» Exercise instructions: In the response, the entries must appear exactly as supplied.

Page-level text extractions
§ §
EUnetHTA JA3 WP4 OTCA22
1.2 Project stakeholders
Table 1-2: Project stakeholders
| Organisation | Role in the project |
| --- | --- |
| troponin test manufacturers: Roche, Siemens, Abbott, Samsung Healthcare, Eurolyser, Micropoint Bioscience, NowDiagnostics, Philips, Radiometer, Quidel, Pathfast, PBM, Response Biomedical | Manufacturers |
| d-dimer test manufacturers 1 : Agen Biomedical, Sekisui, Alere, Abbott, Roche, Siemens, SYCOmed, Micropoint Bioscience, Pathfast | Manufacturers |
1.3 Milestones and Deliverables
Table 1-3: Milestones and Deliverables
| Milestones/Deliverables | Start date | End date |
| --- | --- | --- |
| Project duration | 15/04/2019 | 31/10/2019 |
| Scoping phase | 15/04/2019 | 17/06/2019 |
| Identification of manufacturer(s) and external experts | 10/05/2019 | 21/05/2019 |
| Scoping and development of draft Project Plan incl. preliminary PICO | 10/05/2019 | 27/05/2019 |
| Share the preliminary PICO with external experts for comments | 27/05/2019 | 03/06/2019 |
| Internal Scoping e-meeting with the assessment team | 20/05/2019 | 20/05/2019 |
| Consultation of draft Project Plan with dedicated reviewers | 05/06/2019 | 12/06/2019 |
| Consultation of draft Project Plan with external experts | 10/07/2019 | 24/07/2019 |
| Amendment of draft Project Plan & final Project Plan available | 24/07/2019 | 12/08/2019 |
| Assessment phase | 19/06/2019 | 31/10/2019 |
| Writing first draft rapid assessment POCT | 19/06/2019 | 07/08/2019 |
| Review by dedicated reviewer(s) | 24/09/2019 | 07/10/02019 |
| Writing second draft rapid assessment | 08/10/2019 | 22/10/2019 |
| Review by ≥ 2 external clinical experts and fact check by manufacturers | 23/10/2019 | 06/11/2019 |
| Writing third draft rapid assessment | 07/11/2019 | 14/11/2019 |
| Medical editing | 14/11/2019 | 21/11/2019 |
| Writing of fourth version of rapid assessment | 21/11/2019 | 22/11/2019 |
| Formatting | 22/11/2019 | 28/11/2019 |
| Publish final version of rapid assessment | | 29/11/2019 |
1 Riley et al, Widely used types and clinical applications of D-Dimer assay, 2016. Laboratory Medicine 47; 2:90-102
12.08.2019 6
§ §
» Result for this exercise:
EUnetHTA JA3 WP4 OTCA22
1.2 Project stakeholders
Table 1-2: Project stakeholders
| Organisation | Role in the project |
| --- | --- |
| troponin test manufacturers: Roche, Siemens, Abbott, Samsung Healthcare, Eurolyser, Micropoint Bioscience, NowDiagnostics, Philips, Radiometer, Quidel, Pathfast, PBM, Response Biomedical | Manufacturers |
| d-dimer test manufacturers 1 : Agen Biomedical, Sekisui, Alere, Abbott, Roche, Siemens, SYCOmed, Micropoint Bioscience, Pathfast | Manufacturers |
1.3 Milestones and Deliverables
Table 1-3: Milestones and Deliverables
| Milestones/Deliverables | Start date | End date |
| --- | --- | --- |
| Project duration | 15/04/2019 | 31/10/2019 |
| Scoping phase | 15/04/2019 | 17/06/2019 |
| Identification of manufacturer(s) and external experts | 10/05/2019 | 21/05/2019 |
| Scoping and development of draft Project Plan incl. preliminary PICO | 10/05/2019 | 27/05/2019 |
| Share the preliminary PICO with external experts for comments | 27/05/2019 | 03/06/2019 |
| Internal Scoping e-meeting with the assessment team | 20/05/2019 | 20/05/2019 |
| Consultation of draft Project Plan with dedicated reviewers | 05/06/2019 | 12/06/2019 |
| Consultation of draft Project Plan with external experts | 10/07/2019 | 24/07/2019 |
| Amendment of draft Project Plan & final Project Plan available | 24/07/2019 | 12/08/2019 |
| Assessment phase | 19/06/2019 | 31/10/2019 |
| Writing first draft rapid assessment POCT | 19/06/2019 | 07/08/2019 |
| Review by dedicated reviewer(s) | 24/09/2019 | 07/10/02019 |
| Writing second draft rapid assessment | 08/10/2019 | 22/10/2019 |
| Review by ≥ 2 external clinical experts and fact check by manufacturers | 23/10/2019 | 06/11/2019 |
| Writing third draft rapid assessment | 07/11/2019 | 14/11/2019 |
| Medical editing | 14/11/2019 | 21/11/2019 |
| Writing of fourth version of rapid assessment | 21/11/2019 | 22/11/2019 |
| Formatting | 22/11/2019 | 28/11/2019 |
| Publish final version of rapid assessment | | 29/11/2019 |
1 Riley et al, Widely used types and clinical applications of D-Dimer assay, 2016. Laboratory Medicine 47; 2:90-102
12.08.2019 6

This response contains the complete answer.